Regulators and policy-makers in Australia now see serious cartel conduct as a 'cancer on our economy' equivalent to the criminal theft of millions of dollars in each case. Serious cartel conduct is taken to refer to four collusive practices between competitors - price fixing, market sharing, output restriction and bid rigging. In the last five years criminalisation of serious cartel conduct has become bipartisan policy in Australia. This represents a massive shift in approach to regulatory enforcement, from civil financial penalties to criminal sanctions including jail. The research carried out in the Cartel Project will generate an interdisciplinary (legal, economic and sociological) empirically-based perspective on:
- The impetus and justification for the shift in policy to cartel criminalisation in Australia, including the interplay of domestic and international forces.
- The likely effects of cartel criminalisation in changing business behaviour in Australia and the approach taken to enforcement.
- The comparative experience in relation to the policy, implementation and enforcement of cartel criminalisation in the United States and United Kingdom.
The researchers will use these empirical analyses to draw conclusions and make recommendations as to how a criminal regime for serious cartel conduct may be most effectively implemented and enforced. They will also use cartel criminalisation as a case study to derive broader theoretical insights into the nature and process of regulatory reform, and how criminal sanctions affect business compliance motivations and behaviours in general.
The official justifications for cartel criminalisation in Australia can be distilled into three basic propositions:
- Criminal penalties, particularly jail time, are the most effective deterrent to would-be cartellists.
- By analogy with other 'white collar' offences, serious cartel conduct is inherently 'criminal' and hence warrants the sanctions, educative impact and stigma of the criminal law.
- Australia lags behind in the international movement towards criminalisation and, in particular, behind its major trading partners that already have criminal penalties for serious cartel conduct.
This research will investigate and test each of these propositions with a view to better understanding the reasons for and purposes of criminalisation and contributing to its effective implementation both in Australia and abroad.
In relation to deterrence, regulation theory and empirical research demonstrate that calculations about the costs and benefits of compliance and non-compliance with the law are influenced by a complex range of factors beyond the risk of enforcement action by an official government enforcement agency and the prospect of any formal legal penalty. There is in fact no simple linear relationship in which objectively harsher penalties, such as imprisonment, necessarily lead to increased compliance or socially optimal deterrence. In economics too there is a debate about the effectiveness of different measures (principally fines vs imprisonment) in producing 'optimal' deterrence.

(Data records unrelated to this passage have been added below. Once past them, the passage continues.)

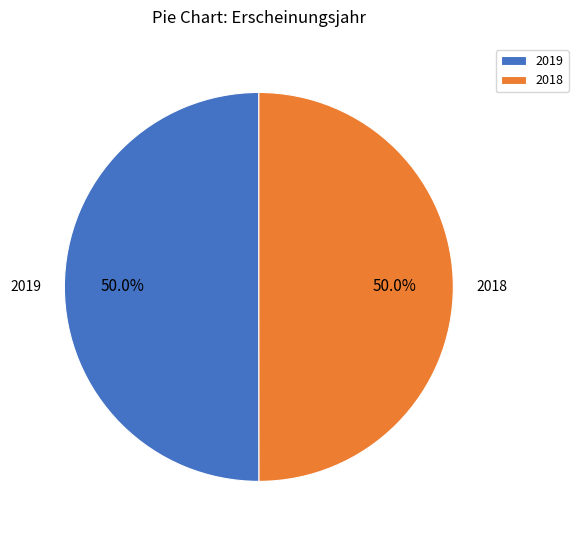

What is the ratio of the value at 2018 to the value at 2019?

1.0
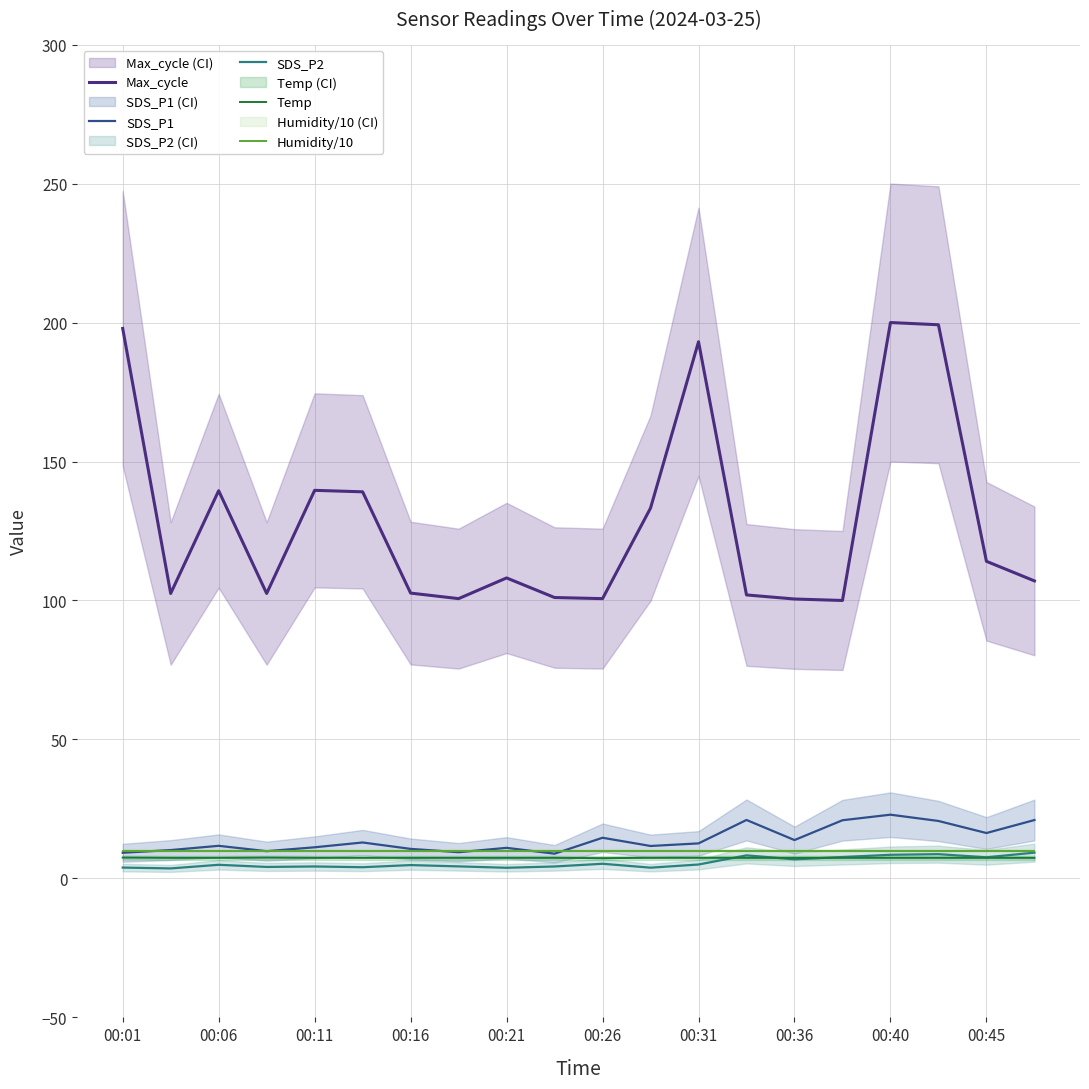

The value of SDS_P1 at 00:11 is 11.2. True or false?

True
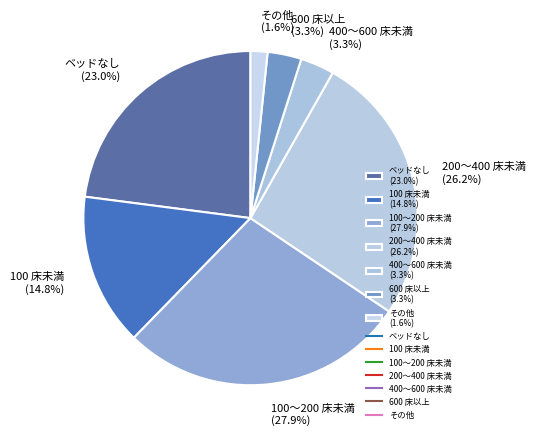

Is the sum of 600 床以上 (3.3%) and 200～400 床未満 (26.2%) greater than half?

No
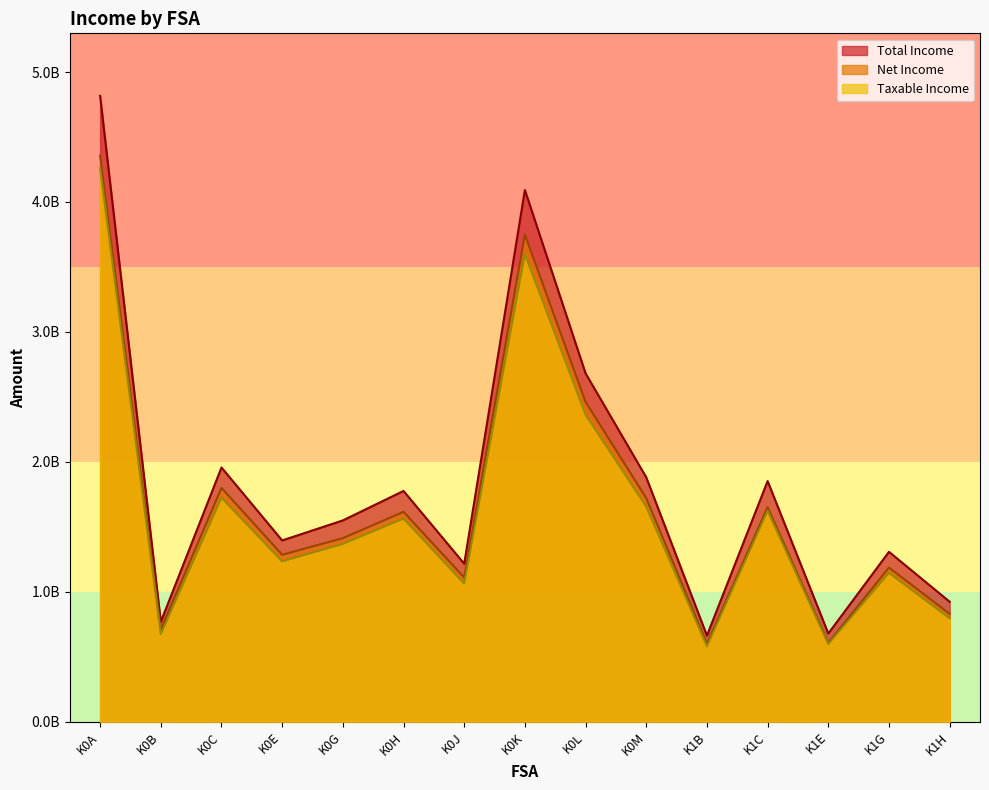

True or false: Net Income and Taxable Income intersect in this chart.

False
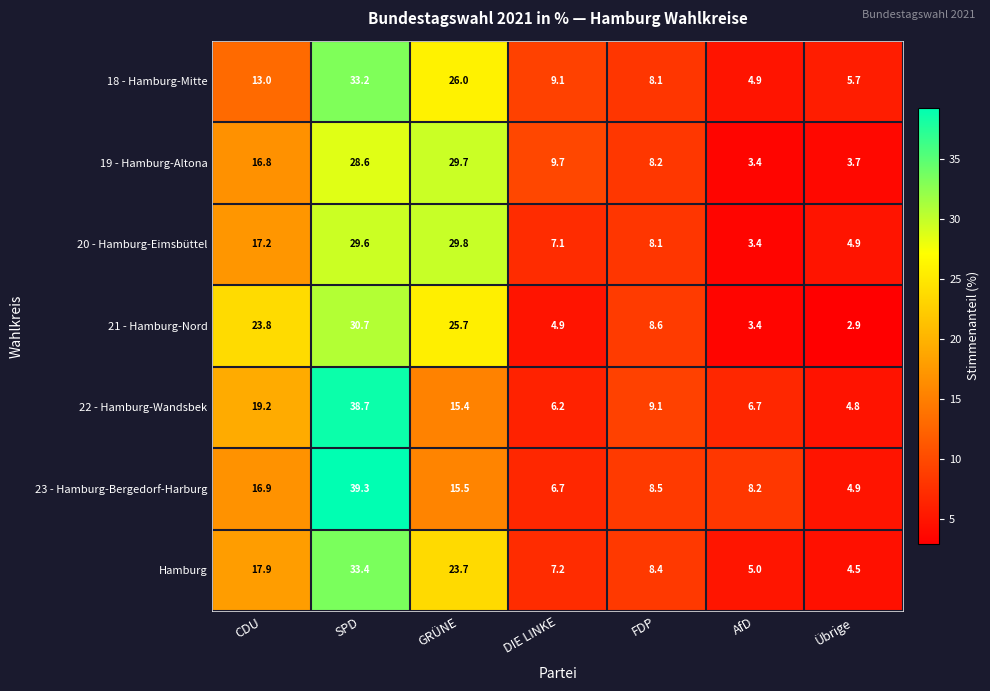

What is the spread (max minus min) of values at SPD?

10.7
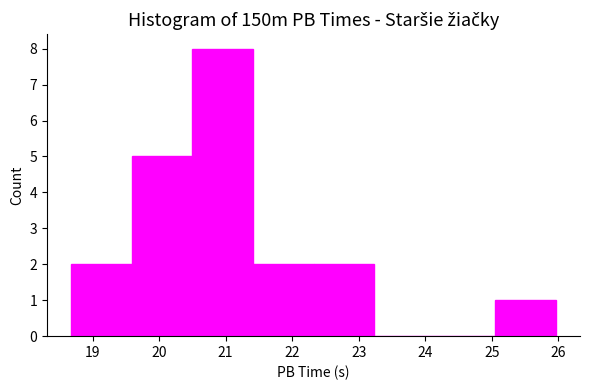

Reading left to right, transcribe this chart: for each bar, give the range it covers on the x-axis and its height. Neither the bar edges nor the heights are printed on the chart, so give them approximately, as read against the axes.

18.68 to 19.59: 2
19.59 to 20.50: 5
20.50 to 21.41: 8
21.41 to 22.32: 2
22.32 to 23.23: 2
23.23 to 24.14: 0
24.14 to 25.05: 0
25.05 to 25.96: 1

In relation to its criminality, there is no reliable empirical evidence of Australian public opinion on cartel behaviour and whether it is seen as comparable to other criminal offences such as theft or fraud. Since cartel conduct, like many other types of business misconduct, hitherto has not been treated as a crime, there in fact may be no social consensus as to its moral characterisation, and whether to criminalise it. There is recent empirical evidence from the UK suggesting that members of the public do not instinctively regard price fixing as dishonest. On the other hand there is evidence of a shift in Western democracies towards greater punitiveness generally, and specifically in relation to corporate misconduct.
In relation to overseas experience, there has been a global movement towards tougher sanctions for serious cartel conduct including criminal penalties, led by US (and increasingly also by EC) antitrust authorities and supported by international organisations such as the OECD, since the late 1990s. However, several countries outside of the US that have legislated for criminal penalties for serious cartel conduct are encountering legal, practical and cultural difficulties in enforcement. There are also countries that have either examined criminalisation in-depth and decided not to criminalise, or even decriminalised in recent years.
In light of this, the proposed research represents an important and timely study of crucial facets of serious cartel conduct criminalisation yet to be explored in depth in Australia and other countries new to or still contemplating a criminal regime.